Wednesday, December 22, 2010

XSL Refresh 10g

It is always good practice to have all XSD outside the BPEL and ESB project and refer them via http url (or oramds in 11g). All XSL remains in the BPEL or ESB, and changes to XSL requires redeployment.

We have lot of logic in XSL especially in AIA, and lot of XSL can be reused. We thought of exploring the option of doing real time changes to XSL.

Option 1: XSL embedded in BPEL process
If XSL is embedded in BPEL process, the XSL is cached inside the transformation engine. Fortunately, XSL function used by BPEl and ESB provides ways to initialize the cache. com.collaxa.cube.xml.xpath.functions.xml.GetElementFromXSLTFunction provide initializeCache function. So if you deploy a Java class in the same JVM as BPEL RT, then it can call this method and reinit the XSL cache. I did the same, created a Java class which calls GetElementFromXSLTFunction initializeCache and then exposed that piece of code as a WebService.

Here are detailed steps:
  • (one time) Deploy the the XSL Refresh web service (download) to same container as BPEL
  • Change the XSL from $ORACLE_HOME/bpel/domains/domain-name/tmp/.bpel.../.. as your need
  • go to: http://host:port/XSLTRefresh/RefreshXSLTPoolSoapHttpPort and hit invoke
This will ensure that new XSL changes will be in effect immediately. This approach came quite handy during development phase as I could avoid redeploying AIA processes for XSL changes and could have better turn around. Option 2: XSL on Apache Server I think cleaner way would be to Putting XSLs outside the BPEL project and deploy them separately from the BPEL and ESB deployment. E.g.
<from expression="ora:processXSLT('http://host:7777/xsl/Transform_IP_OP_Sample.xsl',bpws:getVariableData('inputVariable','payload'))"/>


BPEL XSL engine doesn't cache the XSL handle if it is http based, but you can use the xsl refresh webservice if you see any issue depending on BPEL version you are using.

------------------------------------------------------------

◆ **WORK TO COMPLETE**: Reproduce the XSL refresh post word for word, starting with "XSL Refresh 10g" and going on through "XSL requires redeployment.". The records have nothing to do with the XSL refresh post.

◆ **MATERIAL SHOWN**:

------------------------------------------------------------

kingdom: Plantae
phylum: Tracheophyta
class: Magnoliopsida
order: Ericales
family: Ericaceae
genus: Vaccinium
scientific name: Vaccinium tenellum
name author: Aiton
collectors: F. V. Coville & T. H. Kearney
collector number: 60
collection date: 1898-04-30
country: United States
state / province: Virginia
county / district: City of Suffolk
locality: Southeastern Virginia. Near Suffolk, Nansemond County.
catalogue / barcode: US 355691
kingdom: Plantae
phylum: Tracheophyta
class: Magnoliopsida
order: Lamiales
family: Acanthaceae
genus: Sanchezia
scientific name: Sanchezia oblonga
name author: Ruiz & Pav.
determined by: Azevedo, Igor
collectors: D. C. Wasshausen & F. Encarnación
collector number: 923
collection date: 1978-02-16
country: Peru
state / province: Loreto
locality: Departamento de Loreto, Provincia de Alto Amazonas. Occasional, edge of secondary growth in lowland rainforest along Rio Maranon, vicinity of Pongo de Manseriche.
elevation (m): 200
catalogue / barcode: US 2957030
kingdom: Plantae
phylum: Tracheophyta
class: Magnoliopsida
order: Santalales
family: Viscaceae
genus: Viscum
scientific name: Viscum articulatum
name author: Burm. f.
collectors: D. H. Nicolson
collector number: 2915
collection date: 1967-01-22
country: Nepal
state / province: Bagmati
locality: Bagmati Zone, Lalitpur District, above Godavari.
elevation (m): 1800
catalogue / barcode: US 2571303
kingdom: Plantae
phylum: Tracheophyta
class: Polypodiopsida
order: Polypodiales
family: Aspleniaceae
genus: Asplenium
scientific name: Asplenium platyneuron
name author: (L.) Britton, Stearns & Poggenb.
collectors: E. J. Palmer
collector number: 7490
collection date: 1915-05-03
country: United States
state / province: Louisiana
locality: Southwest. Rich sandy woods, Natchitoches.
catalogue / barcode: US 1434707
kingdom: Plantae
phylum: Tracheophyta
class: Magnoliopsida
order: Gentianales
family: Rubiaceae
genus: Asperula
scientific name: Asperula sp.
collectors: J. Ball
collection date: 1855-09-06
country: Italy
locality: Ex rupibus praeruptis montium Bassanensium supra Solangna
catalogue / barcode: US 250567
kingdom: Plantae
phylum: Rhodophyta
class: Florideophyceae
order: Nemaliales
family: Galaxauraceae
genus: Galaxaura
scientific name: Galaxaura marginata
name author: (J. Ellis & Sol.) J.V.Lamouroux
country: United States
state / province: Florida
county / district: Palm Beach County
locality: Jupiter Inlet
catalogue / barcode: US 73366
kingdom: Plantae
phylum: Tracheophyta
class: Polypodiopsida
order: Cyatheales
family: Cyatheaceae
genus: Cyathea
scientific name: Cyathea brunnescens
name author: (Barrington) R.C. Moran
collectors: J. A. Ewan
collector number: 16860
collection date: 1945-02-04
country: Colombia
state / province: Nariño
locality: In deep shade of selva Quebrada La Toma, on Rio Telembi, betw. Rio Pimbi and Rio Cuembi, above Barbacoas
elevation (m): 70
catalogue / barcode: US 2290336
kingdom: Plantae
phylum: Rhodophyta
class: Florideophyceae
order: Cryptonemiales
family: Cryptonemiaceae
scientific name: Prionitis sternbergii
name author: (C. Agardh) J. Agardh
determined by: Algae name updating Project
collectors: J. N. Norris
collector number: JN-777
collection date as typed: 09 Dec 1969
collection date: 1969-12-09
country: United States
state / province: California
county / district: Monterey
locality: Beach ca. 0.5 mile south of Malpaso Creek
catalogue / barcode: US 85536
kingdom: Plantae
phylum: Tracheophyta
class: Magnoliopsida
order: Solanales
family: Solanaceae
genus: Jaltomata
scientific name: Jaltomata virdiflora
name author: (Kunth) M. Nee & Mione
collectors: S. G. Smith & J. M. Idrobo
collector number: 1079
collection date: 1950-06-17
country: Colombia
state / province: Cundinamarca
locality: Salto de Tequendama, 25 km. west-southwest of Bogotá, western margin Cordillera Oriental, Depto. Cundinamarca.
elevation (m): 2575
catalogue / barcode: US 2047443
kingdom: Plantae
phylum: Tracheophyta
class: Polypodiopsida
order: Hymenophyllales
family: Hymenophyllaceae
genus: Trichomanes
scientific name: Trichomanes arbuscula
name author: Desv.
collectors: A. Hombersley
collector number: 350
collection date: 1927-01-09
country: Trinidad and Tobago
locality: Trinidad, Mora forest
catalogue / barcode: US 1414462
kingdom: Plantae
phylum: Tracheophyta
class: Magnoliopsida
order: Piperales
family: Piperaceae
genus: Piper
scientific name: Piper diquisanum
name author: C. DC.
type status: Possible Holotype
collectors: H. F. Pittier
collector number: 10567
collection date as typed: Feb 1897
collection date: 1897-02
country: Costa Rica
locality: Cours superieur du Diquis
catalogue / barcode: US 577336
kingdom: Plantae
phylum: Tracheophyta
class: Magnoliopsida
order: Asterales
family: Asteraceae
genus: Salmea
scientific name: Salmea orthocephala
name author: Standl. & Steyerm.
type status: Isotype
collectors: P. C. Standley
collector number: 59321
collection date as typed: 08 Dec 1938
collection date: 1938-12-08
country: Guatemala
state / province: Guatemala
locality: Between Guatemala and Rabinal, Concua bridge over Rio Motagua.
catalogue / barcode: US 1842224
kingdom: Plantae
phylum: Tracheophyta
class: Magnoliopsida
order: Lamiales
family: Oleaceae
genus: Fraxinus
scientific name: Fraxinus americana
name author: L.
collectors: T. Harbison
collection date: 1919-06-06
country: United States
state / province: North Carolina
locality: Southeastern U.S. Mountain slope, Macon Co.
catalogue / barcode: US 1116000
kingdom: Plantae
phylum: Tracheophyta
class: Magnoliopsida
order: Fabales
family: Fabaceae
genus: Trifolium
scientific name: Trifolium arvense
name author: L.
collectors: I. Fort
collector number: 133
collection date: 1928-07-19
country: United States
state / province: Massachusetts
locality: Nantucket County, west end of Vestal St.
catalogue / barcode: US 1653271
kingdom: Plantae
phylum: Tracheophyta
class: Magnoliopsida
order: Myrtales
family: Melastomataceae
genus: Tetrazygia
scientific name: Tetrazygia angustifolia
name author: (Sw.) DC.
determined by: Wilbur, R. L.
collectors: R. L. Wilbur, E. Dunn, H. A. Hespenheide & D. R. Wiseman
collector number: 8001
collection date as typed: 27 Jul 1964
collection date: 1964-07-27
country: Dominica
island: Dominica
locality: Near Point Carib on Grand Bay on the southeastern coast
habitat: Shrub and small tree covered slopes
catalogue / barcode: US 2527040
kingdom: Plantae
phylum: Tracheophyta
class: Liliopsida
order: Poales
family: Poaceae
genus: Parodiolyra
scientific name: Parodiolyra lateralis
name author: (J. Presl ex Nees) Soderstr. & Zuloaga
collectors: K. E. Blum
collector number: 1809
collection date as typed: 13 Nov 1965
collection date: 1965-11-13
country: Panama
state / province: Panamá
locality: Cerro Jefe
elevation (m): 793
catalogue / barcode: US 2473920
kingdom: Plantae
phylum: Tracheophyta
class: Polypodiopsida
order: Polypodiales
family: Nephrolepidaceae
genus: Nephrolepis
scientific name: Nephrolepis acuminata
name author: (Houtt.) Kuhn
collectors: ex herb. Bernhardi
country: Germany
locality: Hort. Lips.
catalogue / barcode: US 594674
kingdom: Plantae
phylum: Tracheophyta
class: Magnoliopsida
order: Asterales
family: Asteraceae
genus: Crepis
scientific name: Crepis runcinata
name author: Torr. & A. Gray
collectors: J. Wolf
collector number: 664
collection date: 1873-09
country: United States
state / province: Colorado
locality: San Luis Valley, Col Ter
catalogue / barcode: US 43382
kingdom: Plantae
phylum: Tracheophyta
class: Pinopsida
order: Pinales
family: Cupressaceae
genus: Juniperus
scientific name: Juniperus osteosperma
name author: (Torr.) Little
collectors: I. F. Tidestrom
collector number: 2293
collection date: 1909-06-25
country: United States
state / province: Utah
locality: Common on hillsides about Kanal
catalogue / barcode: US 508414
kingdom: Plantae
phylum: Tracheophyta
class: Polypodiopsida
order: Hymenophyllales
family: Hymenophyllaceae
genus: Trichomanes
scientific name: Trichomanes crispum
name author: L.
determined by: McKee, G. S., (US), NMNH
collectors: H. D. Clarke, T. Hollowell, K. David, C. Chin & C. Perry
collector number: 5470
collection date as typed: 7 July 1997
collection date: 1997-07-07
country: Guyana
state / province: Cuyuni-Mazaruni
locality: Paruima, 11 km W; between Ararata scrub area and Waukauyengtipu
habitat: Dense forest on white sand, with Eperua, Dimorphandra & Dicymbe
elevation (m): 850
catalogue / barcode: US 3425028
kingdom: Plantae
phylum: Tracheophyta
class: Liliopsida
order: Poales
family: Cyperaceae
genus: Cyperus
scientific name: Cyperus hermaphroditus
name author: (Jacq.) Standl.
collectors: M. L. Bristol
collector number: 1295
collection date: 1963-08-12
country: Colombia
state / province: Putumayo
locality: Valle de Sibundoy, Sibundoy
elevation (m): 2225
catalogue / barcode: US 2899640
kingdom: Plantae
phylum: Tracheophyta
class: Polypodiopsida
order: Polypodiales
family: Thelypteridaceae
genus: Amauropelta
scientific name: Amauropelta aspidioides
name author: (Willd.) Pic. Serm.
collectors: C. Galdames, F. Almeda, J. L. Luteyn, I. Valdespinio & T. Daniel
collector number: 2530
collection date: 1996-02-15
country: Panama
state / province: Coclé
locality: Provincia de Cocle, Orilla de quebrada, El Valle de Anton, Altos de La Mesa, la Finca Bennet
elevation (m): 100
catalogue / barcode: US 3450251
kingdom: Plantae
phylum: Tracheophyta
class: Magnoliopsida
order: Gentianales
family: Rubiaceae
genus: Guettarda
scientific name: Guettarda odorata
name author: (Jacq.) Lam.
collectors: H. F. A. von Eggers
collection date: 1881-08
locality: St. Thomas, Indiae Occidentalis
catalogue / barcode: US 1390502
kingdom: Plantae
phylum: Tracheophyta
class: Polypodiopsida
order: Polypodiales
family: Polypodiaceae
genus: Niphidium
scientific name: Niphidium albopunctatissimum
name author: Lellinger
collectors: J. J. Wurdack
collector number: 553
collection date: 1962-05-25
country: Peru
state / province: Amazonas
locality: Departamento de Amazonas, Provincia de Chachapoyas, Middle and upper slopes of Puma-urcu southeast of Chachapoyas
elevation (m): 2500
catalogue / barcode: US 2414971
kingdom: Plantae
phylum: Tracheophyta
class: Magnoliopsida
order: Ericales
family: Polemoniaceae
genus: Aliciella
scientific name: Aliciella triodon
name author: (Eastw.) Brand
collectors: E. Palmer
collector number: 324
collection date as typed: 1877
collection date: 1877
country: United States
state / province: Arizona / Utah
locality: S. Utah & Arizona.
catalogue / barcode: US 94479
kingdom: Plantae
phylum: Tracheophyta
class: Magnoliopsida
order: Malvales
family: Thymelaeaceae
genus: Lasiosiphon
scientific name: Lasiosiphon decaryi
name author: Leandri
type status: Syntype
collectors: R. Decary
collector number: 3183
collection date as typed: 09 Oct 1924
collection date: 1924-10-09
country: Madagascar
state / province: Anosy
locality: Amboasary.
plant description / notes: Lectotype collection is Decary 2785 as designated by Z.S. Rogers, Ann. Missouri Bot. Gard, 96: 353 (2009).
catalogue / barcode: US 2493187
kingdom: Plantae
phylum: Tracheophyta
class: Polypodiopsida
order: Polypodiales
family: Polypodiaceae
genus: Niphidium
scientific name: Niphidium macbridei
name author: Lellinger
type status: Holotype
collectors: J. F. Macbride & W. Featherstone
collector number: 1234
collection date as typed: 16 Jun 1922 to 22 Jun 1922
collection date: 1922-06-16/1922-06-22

------------------------------------------------------------

◆ **OUTPUT FOR THIS TASK**:
XSL Refresh 10g

It is always good practice to have all XSD outside the BPEL and ESB project and refer them via http url (or oramds in 11g). All XSL remains in the BPEL or ESB, and changes to XSL requires redeployment.